- Problem to work on
Every line in the records below between the one holding "Outline the connected part of the orange piece in yz" and the one holding "Image 2: Top", inclusive, is to be set down exactly; all other lines are to be left out.

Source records
# # #

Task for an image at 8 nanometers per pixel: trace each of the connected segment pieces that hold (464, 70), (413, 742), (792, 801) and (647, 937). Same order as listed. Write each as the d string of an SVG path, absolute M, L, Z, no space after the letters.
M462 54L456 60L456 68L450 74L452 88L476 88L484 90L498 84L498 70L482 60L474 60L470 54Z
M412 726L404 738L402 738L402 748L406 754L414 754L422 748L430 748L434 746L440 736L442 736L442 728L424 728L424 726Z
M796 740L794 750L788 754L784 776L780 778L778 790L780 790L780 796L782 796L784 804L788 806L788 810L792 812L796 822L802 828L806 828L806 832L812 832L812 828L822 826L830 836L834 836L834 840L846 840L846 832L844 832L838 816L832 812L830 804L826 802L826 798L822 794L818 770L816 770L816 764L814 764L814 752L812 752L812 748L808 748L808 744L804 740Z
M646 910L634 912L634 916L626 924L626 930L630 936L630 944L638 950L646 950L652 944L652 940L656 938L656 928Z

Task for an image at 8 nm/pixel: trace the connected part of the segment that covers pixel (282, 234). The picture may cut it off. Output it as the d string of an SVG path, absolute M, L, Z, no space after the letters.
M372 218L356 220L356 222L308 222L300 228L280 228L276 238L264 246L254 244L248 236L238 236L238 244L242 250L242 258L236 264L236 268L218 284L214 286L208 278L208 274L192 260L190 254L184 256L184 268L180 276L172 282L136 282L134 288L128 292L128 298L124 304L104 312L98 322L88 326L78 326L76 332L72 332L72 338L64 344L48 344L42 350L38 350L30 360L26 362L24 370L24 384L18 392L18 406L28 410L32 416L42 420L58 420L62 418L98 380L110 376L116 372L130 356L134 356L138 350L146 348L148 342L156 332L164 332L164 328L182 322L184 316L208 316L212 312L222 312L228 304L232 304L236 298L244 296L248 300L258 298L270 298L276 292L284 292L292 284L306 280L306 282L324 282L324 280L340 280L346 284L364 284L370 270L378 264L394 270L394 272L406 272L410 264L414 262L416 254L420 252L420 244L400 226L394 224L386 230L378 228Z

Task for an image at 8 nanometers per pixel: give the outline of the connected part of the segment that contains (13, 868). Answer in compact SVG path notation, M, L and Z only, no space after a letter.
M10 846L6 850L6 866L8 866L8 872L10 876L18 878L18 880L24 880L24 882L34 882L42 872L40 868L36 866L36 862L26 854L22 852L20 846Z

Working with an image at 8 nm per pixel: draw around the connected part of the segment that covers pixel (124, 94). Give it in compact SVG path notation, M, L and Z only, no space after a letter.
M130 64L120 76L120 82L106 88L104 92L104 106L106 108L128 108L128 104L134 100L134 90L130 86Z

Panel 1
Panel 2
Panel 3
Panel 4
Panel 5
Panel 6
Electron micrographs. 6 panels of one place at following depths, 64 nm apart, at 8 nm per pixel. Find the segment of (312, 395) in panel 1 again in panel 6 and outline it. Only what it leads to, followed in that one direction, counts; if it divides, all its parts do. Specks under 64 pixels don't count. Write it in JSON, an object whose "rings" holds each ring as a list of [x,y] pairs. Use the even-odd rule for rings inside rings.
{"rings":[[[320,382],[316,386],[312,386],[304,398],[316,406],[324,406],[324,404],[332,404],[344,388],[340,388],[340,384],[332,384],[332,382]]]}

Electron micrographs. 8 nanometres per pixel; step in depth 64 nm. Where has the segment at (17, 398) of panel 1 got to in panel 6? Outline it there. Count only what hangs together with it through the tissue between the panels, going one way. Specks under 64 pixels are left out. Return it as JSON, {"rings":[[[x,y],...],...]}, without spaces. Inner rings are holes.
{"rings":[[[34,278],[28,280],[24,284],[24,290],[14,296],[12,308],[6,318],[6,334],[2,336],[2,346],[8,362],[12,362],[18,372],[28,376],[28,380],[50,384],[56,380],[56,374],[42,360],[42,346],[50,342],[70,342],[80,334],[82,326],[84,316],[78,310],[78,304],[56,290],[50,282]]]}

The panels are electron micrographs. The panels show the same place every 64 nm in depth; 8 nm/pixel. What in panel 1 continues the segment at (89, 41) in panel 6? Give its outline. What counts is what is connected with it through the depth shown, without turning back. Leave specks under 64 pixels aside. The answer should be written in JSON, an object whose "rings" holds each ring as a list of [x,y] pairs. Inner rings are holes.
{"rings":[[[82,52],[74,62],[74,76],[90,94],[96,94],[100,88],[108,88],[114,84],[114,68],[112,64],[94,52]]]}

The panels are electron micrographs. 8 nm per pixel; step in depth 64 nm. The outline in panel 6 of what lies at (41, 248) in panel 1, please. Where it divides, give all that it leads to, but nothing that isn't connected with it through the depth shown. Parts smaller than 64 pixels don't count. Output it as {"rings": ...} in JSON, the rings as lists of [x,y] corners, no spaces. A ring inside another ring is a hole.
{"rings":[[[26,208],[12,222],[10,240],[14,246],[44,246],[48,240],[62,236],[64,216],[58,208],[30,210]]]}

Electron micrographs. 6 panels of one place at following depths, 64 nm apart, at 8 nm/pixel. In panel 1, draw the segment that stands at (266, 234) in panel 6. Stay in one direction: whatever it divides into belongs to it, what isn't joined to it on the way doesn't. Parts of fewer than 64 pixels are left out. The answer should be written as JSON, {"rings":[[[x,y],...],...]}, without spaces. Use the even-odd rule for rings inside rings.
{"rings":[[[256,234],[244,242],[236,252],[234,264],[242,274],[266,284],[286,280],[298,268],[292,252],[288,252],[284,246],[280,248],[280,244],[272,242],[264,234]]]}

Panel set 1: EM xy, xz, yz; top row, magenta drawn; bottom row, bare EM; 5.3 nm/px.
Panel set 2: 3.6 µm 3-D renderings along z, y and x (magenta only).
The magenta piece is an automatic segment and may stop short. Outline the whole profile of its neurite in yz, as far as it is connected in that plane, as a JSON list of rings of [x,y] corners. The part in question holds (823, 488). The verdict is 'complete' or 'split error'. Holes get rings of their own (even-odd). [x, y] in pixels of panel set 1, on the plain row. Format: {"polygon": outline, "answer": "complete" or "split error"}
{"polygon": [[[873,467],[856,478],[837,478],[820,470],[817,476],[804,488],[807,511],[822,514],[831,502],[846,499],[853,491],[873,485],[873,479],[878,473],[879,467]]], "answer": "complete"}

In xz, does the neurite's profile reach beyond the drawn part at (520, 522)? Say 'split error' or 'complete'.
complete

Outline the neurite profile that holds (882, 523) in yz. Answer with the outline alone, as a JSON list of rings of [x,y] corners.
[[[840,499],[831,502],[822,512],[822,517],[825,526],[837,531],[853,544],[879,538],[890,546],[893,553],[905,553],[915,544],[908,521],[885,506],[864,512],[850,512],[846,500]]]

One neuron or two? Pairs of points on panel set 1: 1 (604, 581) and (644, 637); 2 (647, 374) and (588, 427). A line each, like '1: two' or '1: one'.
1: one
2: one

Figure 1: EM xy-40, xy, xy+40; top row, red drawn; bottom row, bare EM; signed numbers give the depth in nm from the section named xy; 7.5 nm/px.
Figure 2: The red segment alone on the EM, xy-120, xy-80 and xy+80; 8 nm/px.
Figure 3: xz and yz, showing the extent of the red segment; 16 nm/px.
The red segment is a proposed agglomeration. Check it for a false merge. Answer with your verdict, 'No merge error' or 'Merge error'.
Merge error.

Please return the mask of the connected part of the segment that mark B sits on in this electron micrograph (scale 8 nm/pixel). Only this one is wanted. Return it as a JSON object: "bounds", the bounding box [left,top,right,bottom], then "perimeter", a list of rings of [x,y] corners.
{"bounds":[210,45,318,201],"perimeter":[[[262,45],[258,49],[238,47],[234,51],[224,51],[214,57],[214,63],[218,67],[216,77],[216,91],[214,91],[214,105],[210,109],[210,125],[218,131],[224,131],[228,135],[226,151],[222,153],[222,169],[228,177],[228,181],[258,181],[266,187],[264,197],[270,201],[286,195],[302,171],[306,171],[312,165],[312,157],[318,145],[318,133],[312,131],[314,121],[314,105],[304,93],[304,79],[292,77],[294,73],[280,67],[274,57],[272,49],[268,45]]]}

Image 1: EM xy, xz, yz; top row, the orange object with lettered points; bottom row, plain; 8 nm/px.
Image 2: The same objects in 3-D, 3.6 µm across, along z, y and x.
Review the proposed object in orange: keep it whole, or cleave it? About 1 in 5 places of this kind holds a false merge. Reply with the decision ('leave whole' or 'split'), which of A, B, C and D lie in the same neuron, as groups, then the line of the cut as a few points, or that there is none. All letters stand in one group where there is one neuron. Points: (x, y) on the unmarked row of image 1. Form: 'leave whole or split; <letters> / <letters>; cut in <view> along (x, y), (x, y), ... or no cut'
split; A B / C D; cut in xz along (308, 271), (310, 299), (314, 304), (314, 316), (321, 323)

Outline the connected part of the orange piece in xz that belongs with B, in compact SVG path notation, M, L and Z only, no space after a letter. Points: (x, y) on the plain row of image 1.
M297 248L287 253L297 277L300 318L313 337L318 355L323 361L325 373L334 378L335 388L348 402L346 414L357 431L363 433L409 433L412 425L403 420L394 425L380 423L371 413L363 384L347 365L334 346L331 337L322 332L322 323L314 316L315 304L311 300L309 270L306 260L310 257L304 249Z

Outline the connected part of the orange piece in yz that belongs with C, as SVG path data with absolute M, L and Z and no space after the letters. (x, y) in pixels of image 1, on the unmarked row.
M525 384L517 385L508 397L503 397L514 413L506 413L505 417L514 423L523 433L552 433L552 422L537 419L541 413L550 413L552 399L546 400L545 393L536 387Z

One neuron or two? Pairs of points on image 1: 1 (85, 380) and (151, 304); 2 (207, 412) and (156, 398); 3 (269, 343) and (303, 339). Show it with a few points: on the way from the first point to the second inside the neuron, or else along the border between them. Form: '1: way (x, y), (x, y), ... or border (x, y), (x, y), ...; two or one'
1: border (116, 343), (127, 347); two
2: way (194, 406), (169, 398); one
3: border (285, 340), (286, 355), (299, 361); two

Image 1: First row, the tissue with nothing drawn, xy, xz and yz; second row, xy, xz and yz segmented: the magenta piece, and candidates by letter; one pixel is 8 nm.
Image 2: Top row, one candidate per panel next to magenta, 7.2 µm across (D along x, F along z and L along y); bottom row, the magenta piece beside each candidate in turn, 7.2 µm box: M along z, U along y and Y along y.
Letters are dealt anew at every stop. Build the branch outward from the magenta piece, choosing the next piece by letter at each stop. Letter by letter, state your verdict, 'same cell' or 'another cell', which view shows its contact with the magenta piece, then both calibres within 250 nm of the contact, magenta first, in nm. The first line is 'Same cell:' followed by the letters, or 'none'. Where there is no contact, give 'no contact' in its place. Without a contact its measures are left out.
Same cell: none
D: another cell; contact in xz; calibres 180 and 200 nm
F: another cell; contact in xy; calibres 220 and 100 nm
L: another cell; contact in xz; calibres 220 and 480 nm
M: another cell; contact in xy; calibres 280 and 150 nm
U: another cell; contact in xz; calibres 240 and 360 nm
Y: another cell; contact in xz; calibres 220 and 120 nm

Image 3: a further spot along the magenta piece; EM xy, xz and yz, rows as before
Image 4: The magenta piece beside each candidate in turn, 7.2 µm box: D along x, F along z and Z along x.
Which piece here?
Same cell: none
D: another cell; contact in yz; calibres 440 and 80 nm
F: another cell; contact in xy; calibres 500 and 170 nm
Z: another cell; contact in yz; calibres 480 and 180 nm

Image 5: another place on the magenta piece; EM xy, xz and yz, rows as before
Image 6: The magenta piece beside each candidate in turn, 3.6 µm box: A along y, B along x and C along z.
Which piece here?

# # #

- Exercise solution
Outline the connected part of the orange piece in yz that belongs with C, as SVG path data with absolute M, L and Z and no space after the letters. (x, y) in pixels of image 1, on the unmarked row.
M525 384L517 385L508 397L503 397L514 413L506 413L505 417L514 423L523 433L552 433L552 422L537 419L541 413L550 413L552 399L546 400L545 393L536 387Z

One neuron or two? Pairs of points on image 1: 1 (85, 380) and (151, 304); 2 (207, 412) and (156, 398); 3 (269, 343) and (303, 339). Show it with a few points: on the way from the first point to the second inside the neuron, or else along the border between them. Form: '1: way (x, y), (x, y), ... or border (x, y), (x, y), ...; two or one'
1: border (116, 343), (127, 347); two
2: way (194, 406), (169, 398); one
3: border (285, 340), (286, 355), (299, 361); two

Image 1: First row, the tissue with nothing drawn, xy, xz and yz; second row, xy, xz and yz segmented: the magenta piece, and candidates by letter; one pixel is 8 nm.
Image 2: Top row, one candidate per panel next to magenta, 7.2 µm across (D along x, F along z and L along y); bottom row, the magenta piece beside each candidate in turn, 7.2 µm box: M along z, U along y and Y along y.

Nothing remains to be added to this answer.